||This article includes a list of references, related reading or external links, but its sources remain unclear because it lacks inline citations. (June 2013)|
|Systematic (IUPAC) name|
|Legal status||Prohibited (S9) (AU) Schedule I (US)|
|Mol. mass||404.458 g/mol|
|(what is this?)|
Nicocodeine (Lyopect, Tusscodin) is an opiate derivative, closely related to dihydrocodeine and the codeine analogue of nicomorphine developed as a cough suppressant and analgesic. It is not commonly used in most countries, but has activity similar to other opiates. Nicocodeine and nicomorphine were introduced in the late 1950s by Lannacher Heilmittel of Austria. Nicocodeine is metabolised in the liver by demethylation to produce nicomorphine, also known as 6-nicotinoylmorphine, and subsequently further metabolised to morphine. Side effects are similar to those of other opiates and include itching, nausea and respiratory depression.
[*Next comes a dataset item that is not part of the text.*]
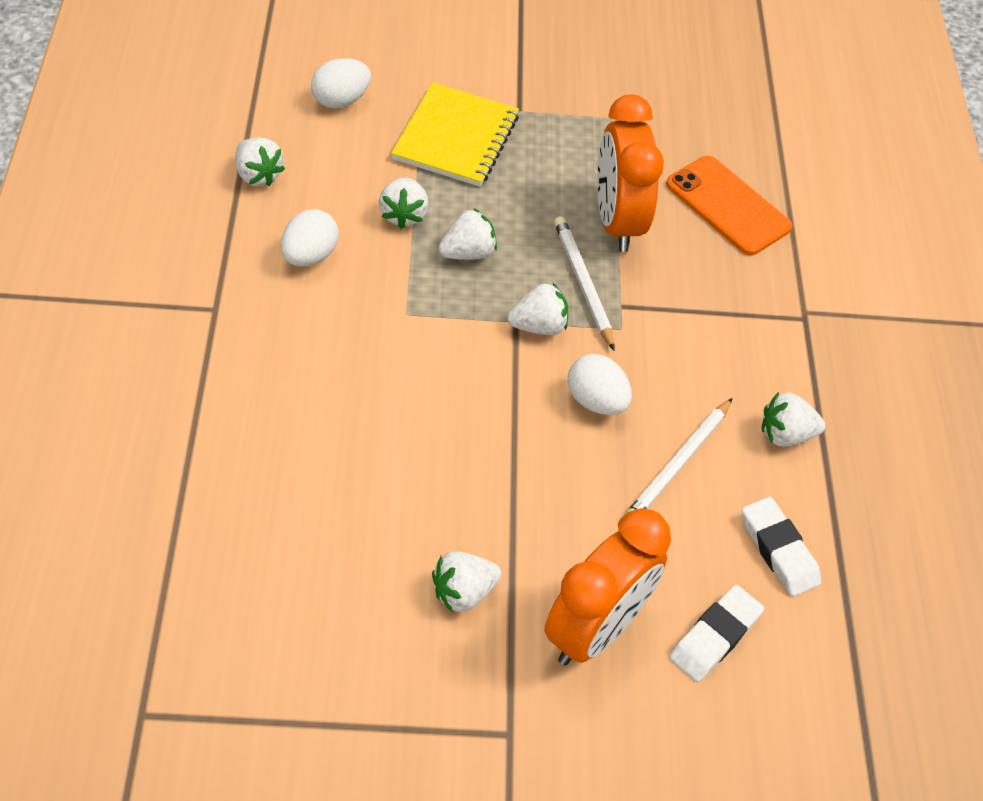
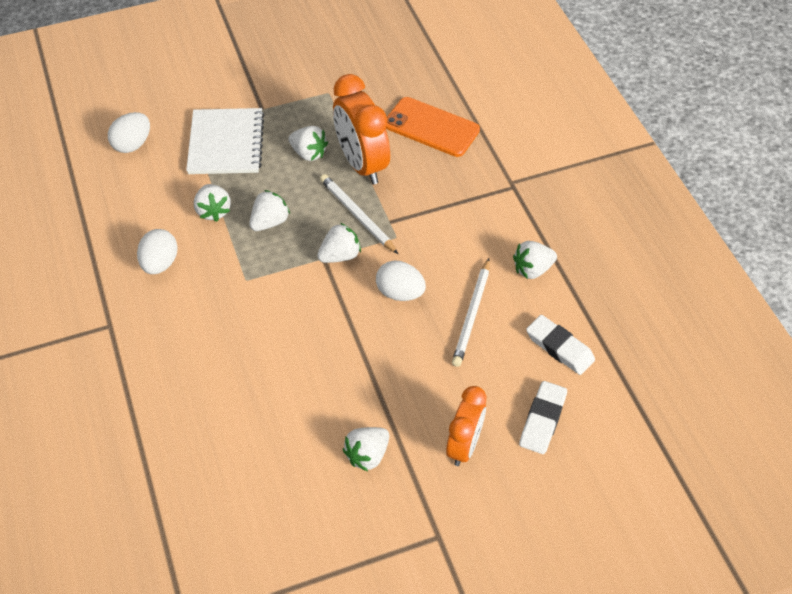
camera: 15 degrees left, 0 degrees up
white strawberry [235,138,285,186] -> white strawberry moved to [288,126,328,161]
yellow notebook [391,82,519,187] -> white notebook [186,108,264,174]
orange clock [544,508,671,665] -> orange clock [446,386,486,466], size x0.66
Nicocodeine is regulated in most cases as is codeine and similar weak opiate drugs like ethylmorphine, benzylmorphine, dihydrocodeine and its other close derivatives like acetyldihydrocodeine (although not the stronger hydrocodone or oxycodone, which are regulated like morphine) and others of this class in the laws of countries and the Single Convention On Narcotic Drugs. One notable example is the fact that nicocodeine is a Schedule I/Narcotic controlled substance in the United States along with heroin as nicocodeine was never introduced for medical use in the United States.
Nicodicodeine is a similar drug which is to nicocodeine as codeine is to dihydrocodeine. The metabolites of nicodicodeine include dihydromorphine where nicocodeine is turned into morphine as noted above.
Nicocodeine cough medicines are available as syrups, extended-release syrups, and sublingual drops. Analgesic preparations are also in the form of sublingial drops and tablets for oral administration. Nicocodeine is approximately the same strength as hydrocodone.